Right then she fell to her knees and threw up all over the floor. She expected him to punish her for such an infraction, but instead, he poured a drink of the tequila, lowered it into her face, and said, “You do the honors. Trust me. You’ll like it.”
Sitting up, snot drizzling from her nostrils, her stomach still upset, she took the shot glass with shaky hands. Callie studied the clear liquid for a moment and then she wiped her eyes and tossed it back. She swallowed hard, cringing at the incredible warmth then she let out a long sigh. He was right. The drink went down warm, but the finish was as smooth as it was sweet.
She glanced up, handed him the tiny glass, and watched as he poured another shot. Before enjoying this shot of tequila, however, he stared deeply into her eyes, almost like he was desperate to see the girl she was or all the secrets she kept hidden from him. When she answered his terrifying gaze with a frown, he answered her rebuke by taking a shot. But it wasn’t the tequila he threw back and swallowed with a euphoric sigh. It was her glass of tears. When he was done, when he had sufficiently allowed the taste of her to marinate within him, he chased the drink with a shot of Patrón.
“When you die screaming,” he said with such carnal delight, his voice just as low and unrushed as before, “I will pray that your soul goes to heaven if there is such a place. You do not deserve an eternity with men like me, not after what we’re going to do to you.” When she began to cry again, he leaned down, roughly swiped her tears away, and said, “Save those tears for later, young lady.”
Chapter Fifteen
ATLAS HARGROVE
Atlas didn’t know how many days or nights had passed
while he sat in solitary confinement. He was exhausted from being exhausted, his circadian clock was all screwed up having been sleep deprived for God knows how long, and now he was getting just plain aggravated. The meals came and went. He ate them, crapped them out, and then he drank water only to piss in the bucket, go back to working out, sleeping, and eventually to talking to himself. This led to him singing old Lynyrd Skynyrd songs.
He knew the classics by heart—“Sweet Home Alabama,” “Free Bird,” “Simple Man,” and “Tuesday’s Gone.” But he also knew parts of some of the lesser-known tunes. Well, lesser-known in these times. He sang, “The Ballad of Curtis Loew,” “Swamp Music,” and parts of “Call Me The Breeze.”
But then he changed bands and started to sing Credence Clearwater Revival because CCR had some seriously catchy tunes that had long ago been lodged in his mind. For some reason, maybe because he had no other form of stimulus, all of these classics started floating into his mind like a bouquet of balloons some kid let go on a sunny day.

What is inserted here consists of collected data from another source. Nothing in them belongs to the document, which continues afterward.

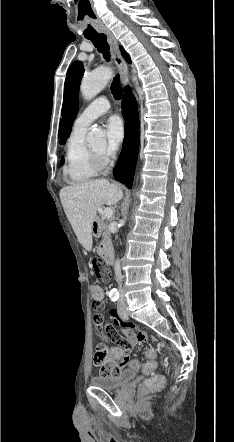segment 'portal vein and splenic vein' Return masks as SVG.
I'll use <instances>...</instances> for the list:
<instances>
[{
    "label": "portal vein and splenic vein",
    "mask_w": 234,
    "mask_h": 442,
    "mask_svg": "<svg viewBox=\"0 0 234 442\" xmlns=\"http://www.w3.org/2000/svg\"><path fill=\"white\" fill-rule=\"evenodd\" d=\"M103 215L105 218L109 219L113 216V210L111 208H105L103 211Z\"/></svg>",
    "instance_id": "portal-vein-and-splenic-vein-1"
}]
</instances>
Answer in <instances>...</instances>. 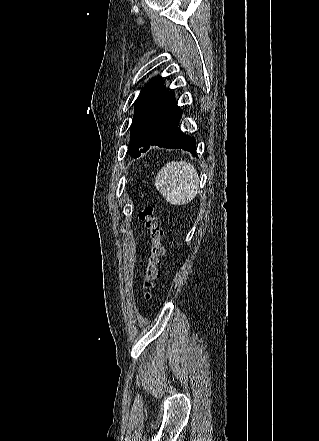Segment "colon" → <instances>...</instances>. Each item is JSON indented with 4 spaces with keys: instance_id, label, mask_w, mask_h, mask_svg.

He personally loved “Bad Moon Rising,” “Proud Mary,” and “Susie Q,” but when he got to “Down on the Corner,” he started to get pissed off and something in his brain suffered a spell of glitching. He couldn’t stop singing that song. Even when the guard outside started hitting the metal door with his baton, or whatever, Atlas belted that song out so loud his voice turned gravelly and hoarse, but still, he sang.

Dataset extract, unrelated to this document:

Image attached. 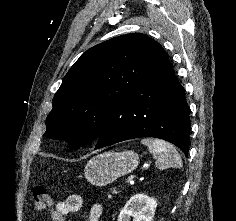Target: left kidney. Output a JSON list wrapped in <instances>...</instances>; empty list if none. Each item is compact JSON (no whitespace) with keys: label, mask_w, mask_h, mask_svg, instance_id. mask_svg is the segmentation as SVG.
<instances>
[{"label":"left kidney","mask_w":236,"mask_h":221,"mask_svg":"<svg viewBox=\"0 0 236 221\" xmlns=\"http://www.w3.org/2000/svg\"><path fill=\"white\" fill-rule=\"evenodd\" d=\"M157 200L145 194L132 196L121 210L118 221H153Z\"/></svg>","instance_id":"left-kidney-1"}]
</instances>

Finally, the door opened and a guard said, “If you don’t shut your bitch ass up, the boys and I are going to put you out of our misery.”
Atlas was up in a flash, grabbing the man by the collar even as he backed up and tried to shut the door. His hands were strong, his mind focused on one thing: pull the guard inside the room, beat him to death.
He wrestled the guard inside before other guards could assist. Four elbow strikes to the guard’s mouth and they all heard the sounds of teeth skipping on the cold concrete floor.